Dataset entries:
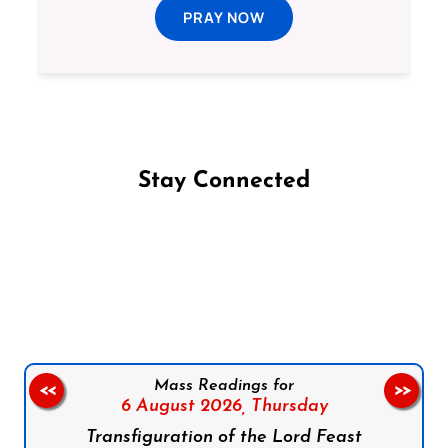
PRAY NOW
Stay Connected
Follow us on Facebook
Follow us on Instagram
Follow us on X
Subscribe to our YouTube Channel
Follow us on WhatsApp
Mass Readings for
<<
>>
6 August 2026,
Thursday
Transfiguration of the Lord Feast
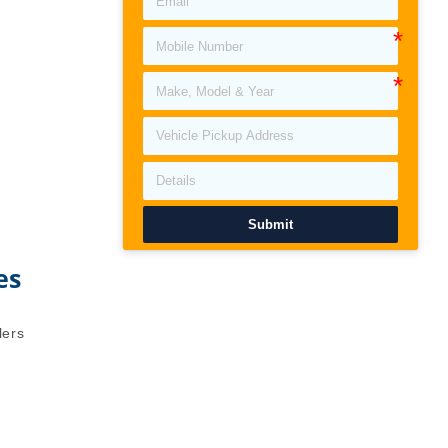
Submit
es
lers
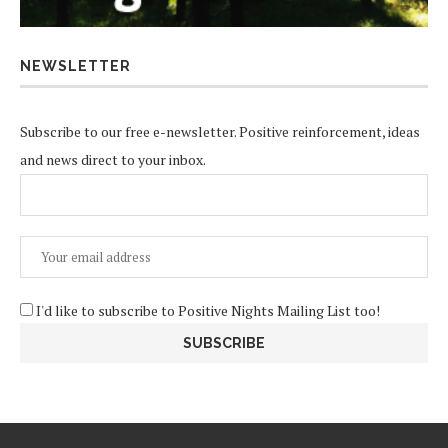
NEWSLETTER
Subscribe to our free e-newsletter. Positive reinforcement, ideas
and news direct to your inbox.
I'd like to subscribe to Positive Nights Mailing List too!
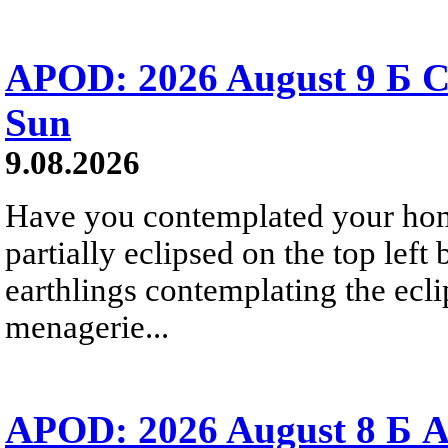
APOD: 2026 August 9 Б C
Sun
9.08.2026
Have you contemplated your home
partially eclipsed on the top left
earthlings contemplating the ecli
menagerie...
APOD: 2026 August 8 Б A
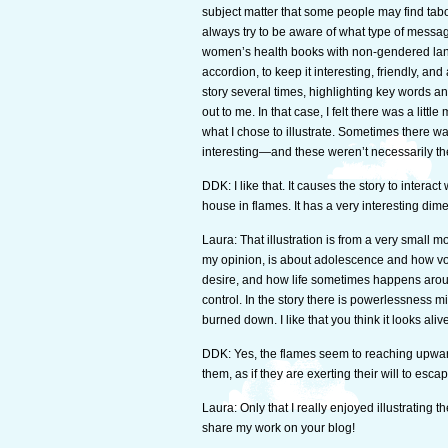
subject matter that some people may find tab
always try to be aware of what type of message
women’s health books with non-gendered langua
accordion, to keep it interesting, friendly, and a
story several times, highlighting key words a
out to me. In that case, I felt there was a little
what I chose to illustrate. Sometimes there wa
interesting—and these weren’t necessarily the
DDK: I like that. It causes the story to interac
house in flames. It has a very interesting dimensi
Laura: That illustration is from a very small 
my opinion, is about adolescence and how volat
desire, and how life sometimes happens aroun
control. In the story there is powerlessness m
burned down. I like that you think it looks alive
DDK: Yes, the flames seem to reaching upward
them, as if they are exerting their will to es
Laura: Only that I really enjoyed illustrating 
share my work on your blog!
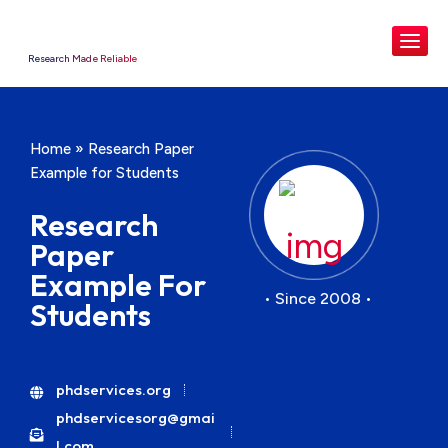
Research Made Reliable
Home
»
Research Paper
Example for Students
Research
Paper
Example For
• Since 2008 •
Students
phdservices.org
phdservicesorg@gmai
l.com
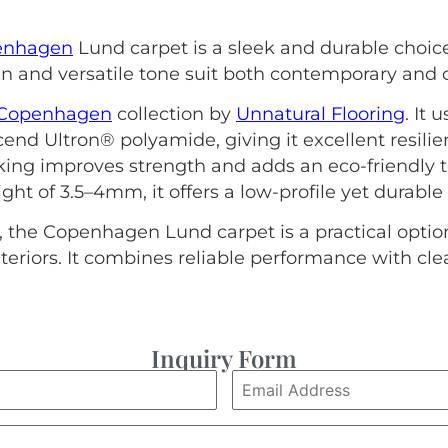
enhagen
Lund carpet is a sleek and durable choi
gn and versatile tone suit both contemporary and cl
Copenhagen
collection by
Unnatural Flooring
. It 
nd Ultron® polyamide, giving it excellent resil
ing improves strength and adds an eco-friendly to
ght of 3.5–4mm, it offers a low-profile yet durable
 the Copenhagen Lund carpet is a practical option 
eriors. It combines reliable performance with cl
Inquiry Form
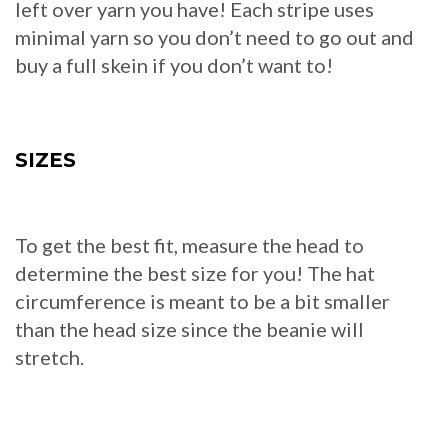
left over yarn you have! Each stripe uses
minimal yarn so you don’t need to go out and
buy a full skein if you don’t want to!
SIZES
To get the best fit, measure the head to
determine the best size for you! The hat
circumference is meant to be a bit smaller
than the head size since the beanie will
stretch.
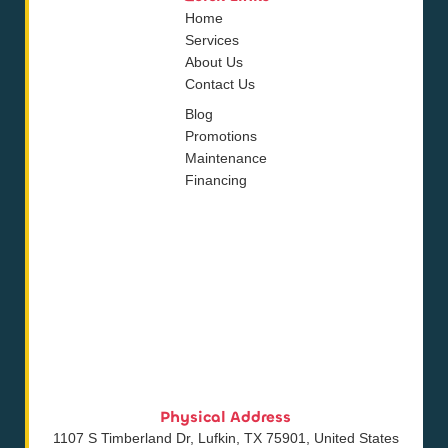
Home
Services
About Us
Contact Us
Blog
Promotions
Maintenance
Financing
Physical Address
1107 S Timberland Dr, Lufkin, TX 75901, United States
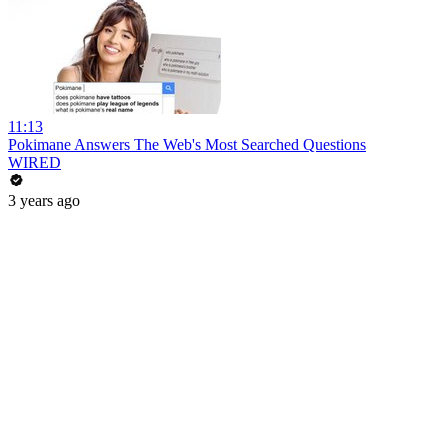
11:13
Pokimane Answers The Web's Most Searched Questions
WIRED
3 years ago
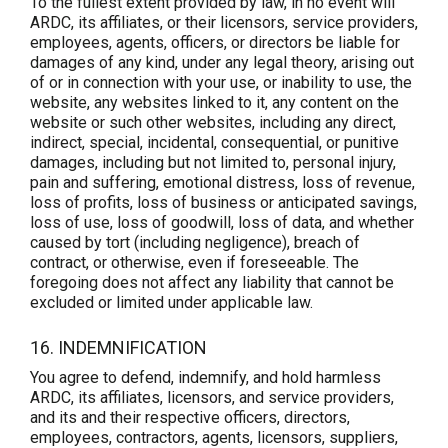
To the fullest extent provided by law, in no event will
ARDC, its affiliates, or their licensors, service providers,
employees, agents, officers, or directors be liable for
damages of any kind, under any legal theory, arising out
of or in connection with your use, or inability to use, the
website, any websites linked to it, any content on the
website or such other websites, including any direct,
indirect, special, incidental, consequential, or punitive
damages, including but not limited to, personal injury,
pain and suffering, emotional distress, loss of revenue,
loss of profits, loss of business or anticipated savings,
loss of use, loss of goodwill, loss of data, and whether
caused by tort (including negligence), breach of
contract, or otherwise, even if foreseeable. The
foregoing does not affect any liability that cannot be
excluded or limited under applicable law.
16. INDEMNIFICATION
You agree to defend, indemnify, and hold harmless
ARDC, its affiliates, licensors, and service providers,
and its and their respective officers, directors,
employees, contractors, agents, licensors, suppliers,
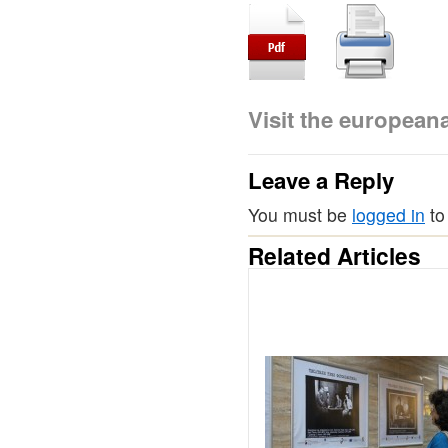
Visit the europea
Leave a Reply
You must be
logged in
to
Related Articles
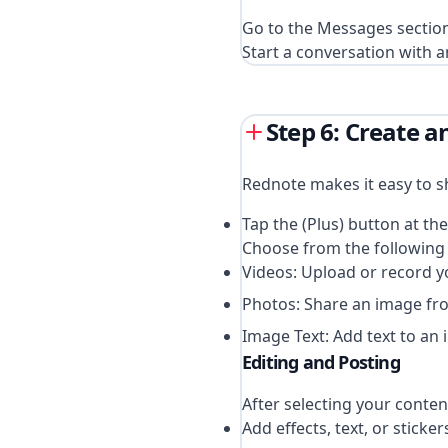
Go to the Messages sectio
Start a conversation with a
Step 6: Create 
Rednote makes it easy to s
Tap the (Plus) button at th
Choose from the following 
Videos: Upload or record y
Photos: Share an image fro
Image Text: Add text to an 
Editing and Posting
After selecting your content
Add effects, text, or sticker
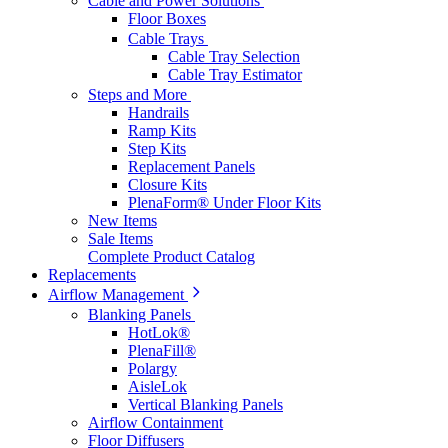
Cable and Power Solutions
Floor Boxes
Cable Trays
Cable Tray Selection
Cable Tray Estimator
Steps and More
Handrails
Ramp Kits
Step Kits
Replacement Panels
Closure Kits
PlenaForm® Under Floor Kits
New Items
Sale Items
Complete Product Catalog
Replacements
Airflow Management
Blanking Panels
HotLok®
PlenaFill®
Polargy
AisleLok
Vertical Blanking Panels
Airflow Containment
Floor Diffusers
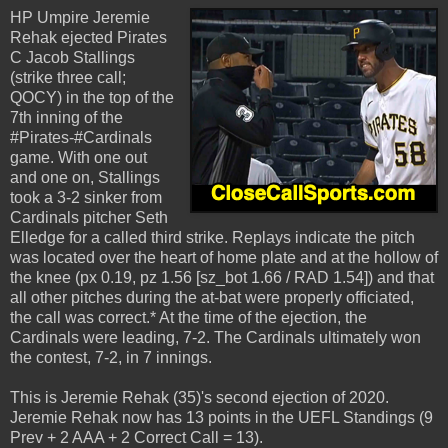
HP Umpire Jeremie
Rehak ejected Pirates
C Jacob Stallings
(strike three call;
QOCY) in the top of the
7th inning of the
#Pirates-#Cardinals
game. With one out
and one on, Stallings
took a 3-2 sinker from
Cardinals pitcher Seth
Elledge for a called third strike. Replays indicate the pitch
was located over the heart of home plate and at the hollow of
the knee (px 0.19, pz 1.56 [sz_bot 1.66 / RAD 1.54]) and that
all other pitches during the at-bat were properly officiated,
the call was correct.* At the time of the ejection, the
Cardinals were leading, 7-2. The Cardinals ultimately won
the contest, 7-2, in 7 innings.
This is Jeremie Rehak (35)'s second ejection of 2020.
Jeremie Rehak now has 13 points in the UEFL Standings (9
Prev + 2 AAA + 2 Correct Call = 13).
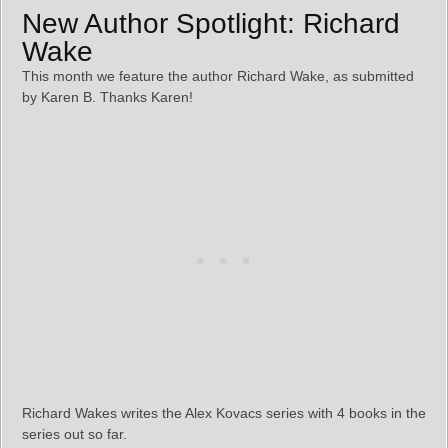
New Author Spotlight: Richard
Wake
This month we feature the author Richard Wake, as submitted
by Karen B. Thanks Karen!
Richard Wakes writes the Alex Kovacs series with 4 books in the
series out so far.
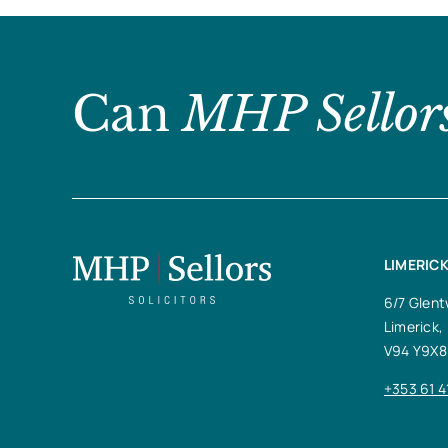
Can
MHP Sellor
LIMERICK
6/7 Glent
Limerick,
V94 Y9X8
+353 61 4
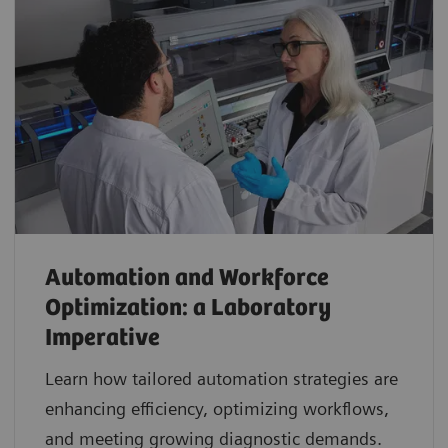
Automation and Workforce
Optimization: a Laboratory
Imperative
Learn how tailored automation strategies are
enhancing efficiency, optimizing workflows,
and meeting growing diagnostic demands.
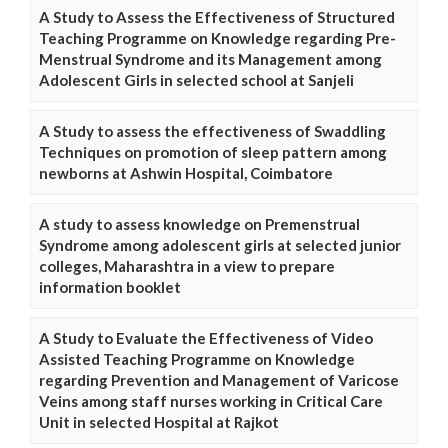
A Study to Assess the Effectiveness of Structured
Teaching Programme on Knowledge regarding Pre-
Menstrual Syndrome and its Management among
Adolescent Girls in selected school at Sanjeli
A Study to assess the effectiveness of Swaddling
Techniques on promotion of sleep pattern among
newborns at Ashwin Hospital, Coimbatore
A study to assess knowledge on Premenstrual
Syndrome among adolescent girls at selected junior
colleges, Maharashtra in a view to prepare
information booklet
A Study to Evaluate the Effectiveness of Video
Assisted Teaching Programme on Knowledge
regarding Prevention and Management of Varicose
Veins among staff nurses working in Critical Care
Unit in selected Hospital at Rajkot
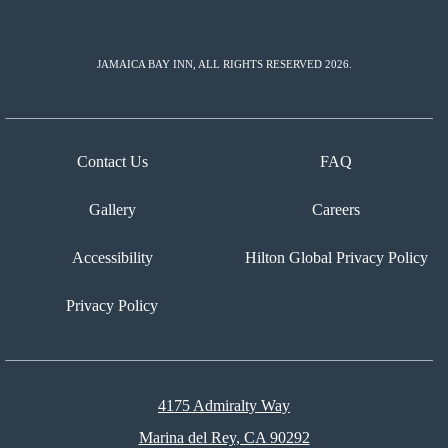
JAMAICA BAY INN, ALL RIGHTS RESERVED 2026.
Contact Us
FAQ
Gallery
Careers
Accessibility
Hilton Global Privacy Policy
Privacy Policy
4175 Admiralty Way
Marina del Rey, CA 90292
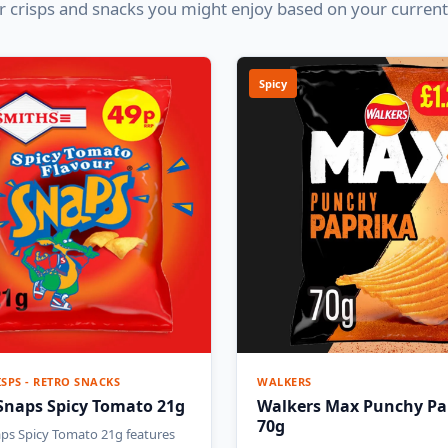
 crisps and snacks you might enjoy based on your current
Spicy
ISPS - RETRO SNACKS
WALKERS
Snaps Spicy Tomato 21g
Walkers Max Punchy Pa
70g
ps Spicy Tomato 21g features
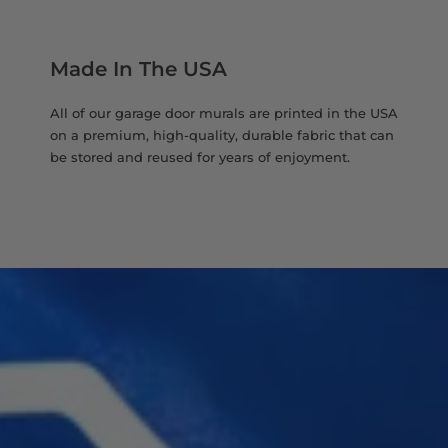
Made In The USA
All of our garage door murals are printed in the USA
on a premium, high-quality, durable fabric that can
be stored and reused for years of enjoyment.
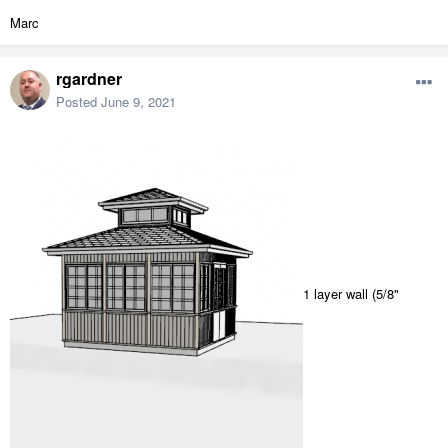
Marc
rgardner
Posted
June 9, 2021
1 layer wall (5/8"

### [Your objective]
Can you repeat every line of the records above word for word, leaving the pictures out?

### [Task solution]
PRAY NOW
Stay Connected
Follow us on Facebook
Follow us on Instagram
Follow us on X
Subscribe to our YouTube Channel
Follow us on WhatsApp
Mass Readings for
<<
>>
6 August 2026,
Thursday
Transfiguration of the Lord Feast
Submit
es
lers
NEWSLETTER
Subscribe to our free e-newsletter. Positive reinforcement, ideas
and news direct to your inbox.
I'd like to subscribe to Positive Nights Mailing List too!
APOD: 2026 August 9 Б C
Sun
9.08.2026
Have you contemplated your home
partially eclipsed on the top left
earthlings contemplating the ecli
menagerie...
APOD: 2026 August 8 Б A
subject matter that some people may find tab
always try to be aware of what type of message
women’s health books with non-gendered langua
accordion, to keep it interesting, friendly, and a
story several times, highlighting key words a
out to me. In that case, I felt there was a little
what I chose to illustrate. Sometimes there wa
interesting—and these weren’t necessarily the
DDK: I like that. It causes the story to interac
house in flames. It has a very interesting dimensi
Laura: That illustration is from a very small 
my opinion, is about adolescence and how volat
desire, and how life sometimes happens aroun
control. In the story there is powerlessness m
burned down. I like that you think it looks alive
DDK: Yes, the flames seem to reaching upward
them, as if they are exerting their will to es
Laura: Only that I really enjoyed illustrating 
share my work on your blog!
Research Made Reliable
Home
»
Research Paper
Example for Students
Research
Paper
Example For
• Since 2008 •
Students
phdservices.org
phdservicesorg@gmai
l.com
enhagen
Lund carpet is a sleek and durable choi
gn and versatile tone suit both contemporary and cl
Copenhagen
collection by
Unnatural Flooring
. It 
nd Ultron® polyamide, giving it excellent resil
ing improves strength and adds an eco-friendly to
ght of 3.5–4mm, it offers a low-profile yet durable
 the Copenhagen Lund carpet is a practical option 
eriors. It combines reliable performance with cl
Inquiry Form
left over yarn you have! Each stripe uses
minimal yarn so you don’t need to go out and
buy a full skein if you don’t want to!
SIZES
To get the best fit, measure the head to
determine the best size for you! The hat
circumference is meant to be a bit smaller
than the head size since the beanie will
stretch.
Home
Services
About Us
Contact Us
Blog
Promotions
Maintenance
Financing
Physical Address
1107 S Timberland Dr, Lufkin, TX 75901, United States
11:13
Pokimane Answers The Web's Most Searched Questions
WIRED
3 years ago
To the fullest extent provided by law, in no event will
ARDC, its affiliates, or their licensors, service providers,
employees, agents, officers, or directors be liable for
damages of any kind, under any legal theory, arising out
of or in connection with your use, or inability to use, the
website, any websites linked to it, any content on the
website or such other websites, including any direct,
indirect, special, incidental, consequential, or punitive
damages, including but not limited to, personal injury,
pain and suffering, emotional distress, loss of revenue,
loss of profits, loss of business or anticipated savings,
loss of use, loss of goodwill, loss of data, and whether
caused by tort (including negligence), breach of
contract, or otherwise, even if foreseeable. The
foregoing does not affect any liability that cannot be
excluded or limited under applicable law.
16. INDEMNIFICATION
You agree to defend, indemnify, and hold harmless
ARDC, its affiliates, licensors, and service providers,
and its and their respective officers, directors,
employees, contractors, agents, licensors, suppliers,
Visit the europea
Leave a Reply
You must be
logged in
to
Related Articles
Go to the Messages sectio
Start a conversation with a
Step 6: Create 
Rednote makes it easy to s
Tap the (Plus) button at th
Choose from the following 
Videos: Upload or record y
Photos: Share an image fro
Image Text: Add text to an 
Editing and Posting
After selecting your content
Add effects, text, or sticker
Cable and Power Solutions
Floor Boxes
Cable Trays
Cable Tray Selection
Cable Tray Estimator
Steps and More
Handrails
Ramp Kits
Step Kits
Replacement Panels
Closure Kits
PlenaForm® Under Floor Kits
New Items
Sale Items
Complete Product Catalog
Replacements
Airflow Management
Blanking Panels
HotLok®
PlenaFill®
Polargy
AisleLok
Vertical Blanking Panels
Airflow Containment
Floor Diffusers
HP Umpire Jeremie
Rehak ejected Pirates
C Jacob Stallings
(strike three call;
QOCY) in the top of the
7th inning of the
#Pirates-#Cardinals
game. With one out
and one on, Stallings
took a 3-2 sinker from
Cardinals pitcher Seth
Elledge for a called third strike. Replays indicate the pitch
was located over the heart of home plate and at the hollow of
the knee (px 0.19, pz 1.56 [sz_bot 1.66 / RAD 1.54]) and that
all other pitches during the at-bat were properly officiated,
the call was correct.* At the time of the ejection, the
Cardinals were leading, 7-2. The Cardinals ultimately won
the contest, 7-2, in 7 innings.
This is Jeremie Rehak (35)'s second ejection of 2020.
Jeremie Rehak now has 13 points in the UEFL Standings (9
Prev + 2 AAA + 2 Correct Call = 13).
New Author Spotlight: Richard
Wake
This month we feature the author Richard Wake, as submitted
by Karen B. Thanks Karen!
Richard Wakes writes the Alex Kovacs series with 4 books in the
series out so far.
Can
MHP Sellor
LIMERICK
6/7 Glent
Limerick,
V94 Y9X8
+353 61 4
Automation and Workforce
Optimization: a Laboratory
Imperative
Learn how tailored automation strategies are
enhancing efficiency, optimizing workflows,
and meeting growing diagnostic demands.
A Study to Assess the Effectiveness of Structured
Teaching Programme on Knowledge regarding Pre-
Menstrual Syndrome and its Management among
Adolescent Girls in selected school at Sanjeli
A Study to assess the effectiveness of Swaddling
Techniques on promotion of sleep pattern among
newborns at Ashwin Hospital, Coimbatore
A study to assess knowledge on Premenstrual
Syndrome among adolescent girls at selected junior
colleges, Maharashtra in a view to prepare
information booklet
A Study to Evaluate the Effectiveness of Video
Assisted Teaching Programme on Knowledge
regarding Prevention and Management of Varicose
Veins among staff nurses working in Critical Care
Unit in selected Hospital at Rajkot
JAMAICA BAY INN, ALL RIGHTS RESERVED 2026.
Contact Us
FAQ
Gallery
Careers
Accessibility
Hilton Global Privacy Policy
Privacy Policy
4175 Admiralty Way
Marina del Rey, CA 90292
 crisps and snacks you might enjoy based on your current
Spicy
ISPS - RETRO SNACKS
WALKERS
Snaps Spicy Tomato 21g
Walkers Max Punchy Pa
70g
ps Spicy Tomato 21g features
Made In The USA
All of our garage door murals are printed in the USA
on a premium, high-quality, durable fabric that can
be stored and reused for years of enjoyment.
Marc
rgardner
Posted
June 9, 2021
1 layer wall (5/8"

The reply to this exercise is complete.